Die Juso wollte sich mit diesen Antworten nicht zufrieden geben, und startete eine Petition, die eine Absage der Konzerte im Berner Stade de Suisse am 17. und 18. Juni fordert. Hinter der Petition, die von rund 7500 Personen unterschrieben wurde, stehen auch die SP Frauen, die feministische Friedensorganisation cfd und die Nichtregierungsorganisation gegen Gewalt an Frauen Brava.
Die Junge EVP forderte die Staatsanwaltschaften der Kantone Zürich und Bern am vergangenen Montag in einer Mitteilung zudem dazu auf, Strafverfahren gegen Lindemann und weitere Personen im Umfeld des Sängers zu eröffnen. Es solle abgeklärt werden, ob im Rahmen von Konzerten der Band in der Schweiz strafrechtlich relevante Taten begangen worden seien, wie die EVP mitteilte. Zuletzt spielte Rammstein Ende Mai 2022 im Zürcher Letzigrundstadion zwei Konzerte.
Störaktionen sind möglich
Auch das feministische Streikkollektiv Bern forderte zuletzt, der Konzert-Veranstalter müsse darauf verzichten, Rammstein eine weitere Plattform zu bieten. Über eine allfällige Aktion des Streikkollektivs vor dem Wankdorfstadion in Bern war vorerst nichts bekannt. Auch die Juso hat bis zum Freitag keine Protestaktion angekündigt.
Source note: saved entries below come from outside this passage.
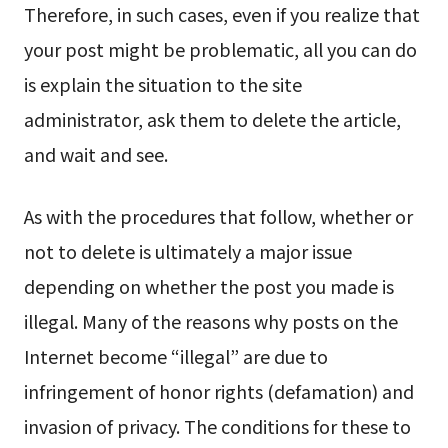
Therefore, in such cases, even if you realize that
your post might be problematic, all you can do
is explain the situation to the site
administrator, ask them to delete the article,
and wait and see.
As with the procedures that follow, whether or
not to delete is ultimately a major issue
depending on whether the post you made is
illegal. Many of the reasons why posts on the
Internet become “illegal” are due to
infringement of honor rights (defamation) and
invasion of privacy. The conditions for these to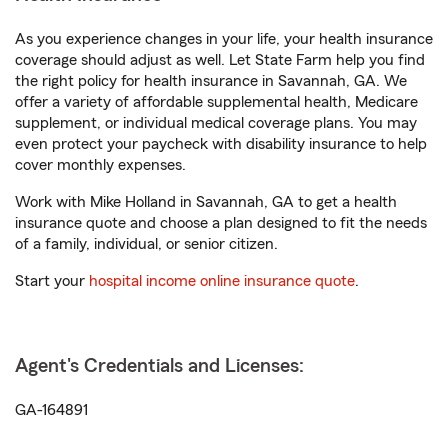
As you experience changes in your life, your health insurance
coverage should adjust as well. Let State Farm help you find
the right policy for health insurance in Savannah, GA. We
offer a variety of affordable supplemental health, Medicare
supplement, or individual medical coverage plans. You may
even protect your paycheck with disability insurance to help
cover monthly expenses.
Work with Mike Holland in Savannah, GA to get a health
insurance quote and choose a plan designed to fit the needs
of a family, individual, or senior citizen.
Start your
hospital income online insurance quote
.
Agent's Credentials and Licenses:
GA-164891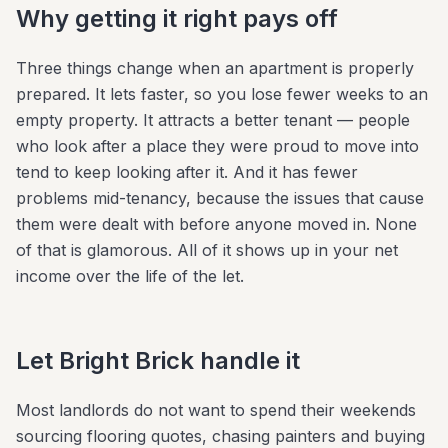
Why getting it right pays off
Three things change when an apartment is properly
prepared. It lets faster, so you lose fewer weeks to an
empty property. It attracts a better tenant — people
who look after a place they were proud to move into
tend to keep looking after it. And it has fewer
problems mid-tenancy, because the issues that cause
them were dealt with before anyone moved in. None
of that is glamorous. All of it shows up in your net
income over the life of the let.
Let Bright Brick handle it
Most landlords do not want to spend their weekends
sourcing flooring quotes, chasing painters and buying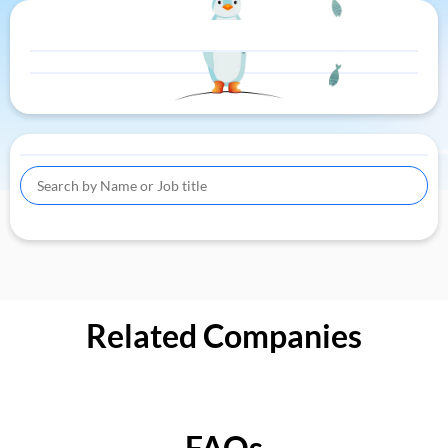
Related Companies
FAQs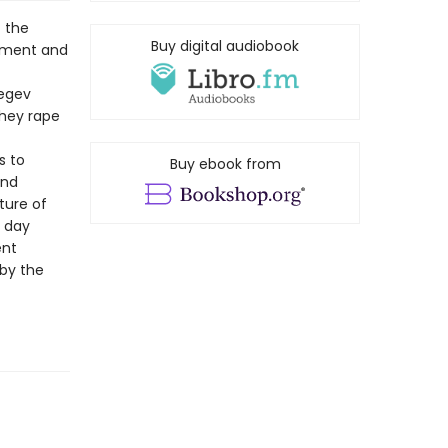
t the
Buy digital audiobook
cement and
Negev
they rape
s to
Buy ebook from
and
ture of
e day
ent
 by the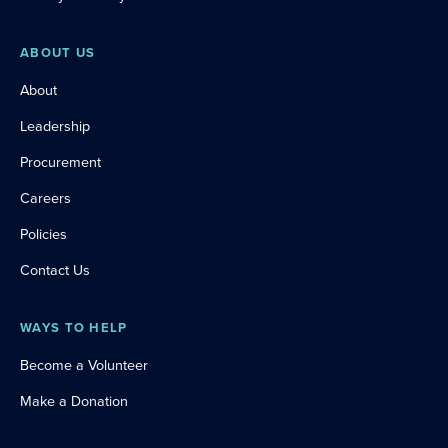
ABOUT US
About
Leadership
Procurement
Careers
Policies
Contact Us
WAYS TO HELP
Become a Volunteer
Make a Donation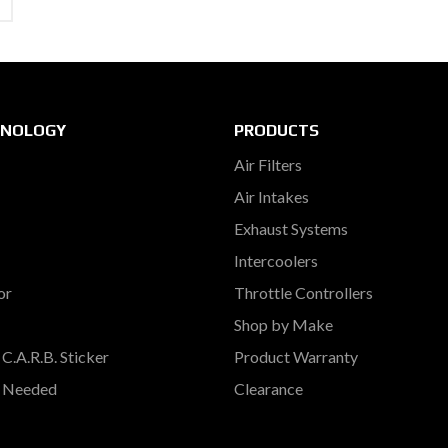
HNOLOGY
PRODUCTS
Air Filters
Air Intakes
Exhaust Systems
Intercoolers
or
Throttle Controllers
Shop by Make
C.A.R.B. Sticker
Product Warranty
s Needed
Clearance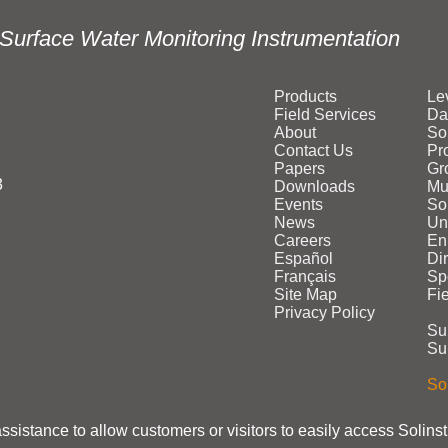
Surface Water Monitoring Instrumentation
Products
Le
Field Services
Da
About
So
Contact Us
Pr
Papers
Gr
3
Downloads
Mu
Events
Sol
News
Un
Careers
En
Español
Di
Français
Sp
Site Map
Fi
Privacy Policy
Su
Su
Sol
assistance to allow customers or visitors to easily access Solins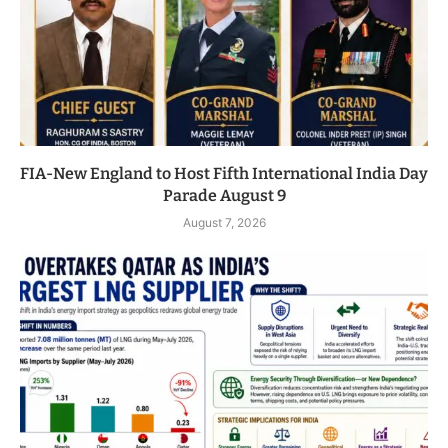
FIA-New England to Host Fifth International India Day
Parade August 9
August 7, 2026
An den beiden Konzerten werden insgesamt rund 80'000 Fans erwartet. Am Freitagabend gab die Stadtberner Sicherheitsdirektion gegenüber der Nachrichtenagentur Keystone-SDA bekannt, dass ein Gesuch für eine Aktion am Samstag «im Raum Wankdorf» gestellt wurde. Dieses sei bewilligt worden, hiess es weiter. Für den Sonntag sei der Sicherheitsdirektion nichts bekannt. Man halte es aber für möglich, dass es weitere, unangemeldete Störaktionen rund um die Rammstein-Konzerte geben könnte.
Die Lagebeurteilung und die Planung eines entsprechenden Polizeiaufgebots erfolgen durch die Kantonspolizei Bern. Konzertveranstalter Gadget abc gab zudem im Vorfeld bekannt, dass ein Care-Team vor Ort sein werde, um für mehr Sicherheit zu sorgen – und gegebenenfalls Hilfe anzubieten. In der «Row Zero» werden sich in Bern gemäss dem Veranstalter zudem keine Konzertbesucherinnen und -besucher aufhalten.
Vorwürfe zurückgewiesen
Der angeschuldigte Rammstein-Frontsänger Lindemann hatte die Vorwürfe gegen ihn zuletzt zurückgewiesen. Diese seien ausnahmslos unwahr. Die Anwälte des Sängers hätten wegen sämtlicher Anschuldigungen dieser Art rechtliche Schritte gegen einzelne Personen eingeleitet.
Die Staatsanwaltschaft Berlin eröffnete derweil ein Ermittlungsverfahren gegen Lindemann. Dies sei aufgrund mehrerer Strafanzeigen und von Amts wegen erfolgt, teilte eine Sprecherin der Behörde am Mittwoch mit. Es handele sich um Anzeigen Dritter, nicht am etwaigen Tatgeschehen beteiligter Personen, hiess es von der Staatsanwaltschaft. Das Label Universal Music gab am Donnerstag bekannt, dass es die Marketing- und Werbeaktivitäten von Rammstein wegen der Vorwürfe gegen Lindemann ausgesetzt hat.